NBD:后疫情時代,短視頻發展迎來爆點,市場滲透率進一步提高,大量的流量蓄積在各大平臺上。疫情給行業帶來了怎樣的影響?
袁鵬:我認為因疫情的影響,用戶對于短視頻、直播等網絡場景的粘性增強,這對于我們行業是一個“催熟”的過程。許多中小公司涌了進來,把錢“燒”了一通,就退場了。這對于行業規范的建立、模式的探索,沒有太多正向影響。
在這個關鍵時期,行業需要的是不斷思考,不斷下沉。其實,很多MCN機構都是做渠道起家的,需要補內容的課。持續生產優質原創內容的能力才是核心競爭力。
圖片來源:受訪者提供
NBD:我們觀察到,無論是內容基于廣告、基于直播電商、基于娛樂直播,每個細分領域都有新玩家入場,包括經紀公司、影視公司、品牌公司等。在看似“低門檻”的背后,存在哪些“隱形門檻”?未來行業將如何演變?
袁鵬:這個行業還是存在許多“隱形門檻”的。
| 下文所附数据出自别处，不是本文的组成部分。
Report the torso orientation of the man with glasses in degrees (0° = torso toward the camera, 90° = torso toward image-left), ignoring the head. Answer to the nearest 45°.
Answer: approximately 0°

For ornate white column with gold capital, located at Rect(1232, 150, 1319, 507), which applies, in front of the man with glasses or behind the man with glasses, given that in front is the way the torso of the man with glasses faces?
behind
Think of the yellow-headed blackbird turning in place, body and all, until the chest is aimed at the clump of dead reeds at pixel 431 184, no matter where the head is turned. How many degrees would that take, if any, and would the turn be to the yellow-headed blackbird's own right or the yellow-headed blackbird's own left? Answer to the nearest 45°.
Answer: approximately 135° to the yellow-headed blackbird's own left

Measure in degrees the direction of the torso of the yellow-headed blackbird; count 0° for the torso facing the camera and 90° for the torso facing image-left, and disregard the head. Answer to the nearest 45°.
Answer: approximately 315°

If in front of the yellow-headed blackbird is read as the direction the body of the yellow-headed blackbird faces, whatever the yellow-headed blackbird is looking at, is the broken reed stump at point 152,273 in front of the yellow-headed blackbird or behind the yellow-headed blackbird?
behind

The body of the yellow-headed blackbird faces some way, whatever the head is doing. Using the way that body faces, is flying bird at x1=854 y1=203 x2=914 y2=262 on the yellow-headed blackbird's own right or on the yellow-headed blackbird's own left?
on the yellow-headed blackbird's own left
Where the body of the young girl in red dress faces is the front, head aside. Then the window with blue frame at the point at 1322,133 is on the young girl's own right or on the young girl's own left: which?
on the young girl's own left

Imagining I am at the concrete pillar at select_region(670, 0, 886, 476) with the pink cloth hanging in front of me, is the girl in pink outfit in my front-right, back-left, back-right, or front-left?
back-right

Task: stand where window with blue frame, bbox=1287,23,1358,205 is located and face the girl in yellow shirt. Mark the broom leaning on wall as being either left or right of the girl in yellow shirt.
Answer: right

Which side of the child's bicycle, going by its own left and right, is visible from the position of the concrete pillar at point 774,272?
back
首先就是整個公司的運營體系化,包括各大業務結構是否完整,這種完整度就是一個壁壘。最重要的還是內容創意能力、生產制作能力及內容多維度包裝能力,變現能力(包括變現的效率與成本),這是一大壁壘。此外,PR能力、法務能力等支撐端的能力也是關鍵。
就我們而言,內容是整個業務的核心——基于視頻內容和直播內容的流量廣告變現、電商變現以及品牌整合營銷服務。
我覺得未來競爭會更加激烈,優質內容也更多,但行業集中化程度不會升高,因為,優質內容生產很難形成巨大的規模,主要還是以快速反應、中小體量的玩家為主。
行業紅利期過后,大家都開始冷靜下來。這個行業無論是業務的深度,還是業務的多元性,都才走到三分之一的程度。相較于融資、上市,我們更希望成為一家優秀的、可持續經營的公司。它是一個事業的概念,需要將其置于一個30年的尺度去打磨。
NBD:從管理幾十人的小團隊,到掌舵數百人規模的平臺公司,面臨更加激烈的市場競爭,你認為自身還有哪些需要提升的地方?
袁鵬:隨著競爭越來越激烈,公司規模的擴大,對管理者的要求也越來越高。回顧創業初期,我想得非常簡單,租個場地,下載了招聘軟件,就開始招人。摸著石頭過河,沒什么成型的管理體系。
2017年我們40多個人,年底發展到100多人,20年底增至800多人,21年最多達到1200人。整體節奏拉得非常快,就導致許多項目難以落地。隨著行業紅利慢慢削弱,規模擴大、管理體系不完善所帶來的弊病也慢慢顯現。未來,我希望建立起更加扁平化、高效的管理體系,這樣才能以極短的鏈條快速反應,應對市場變化。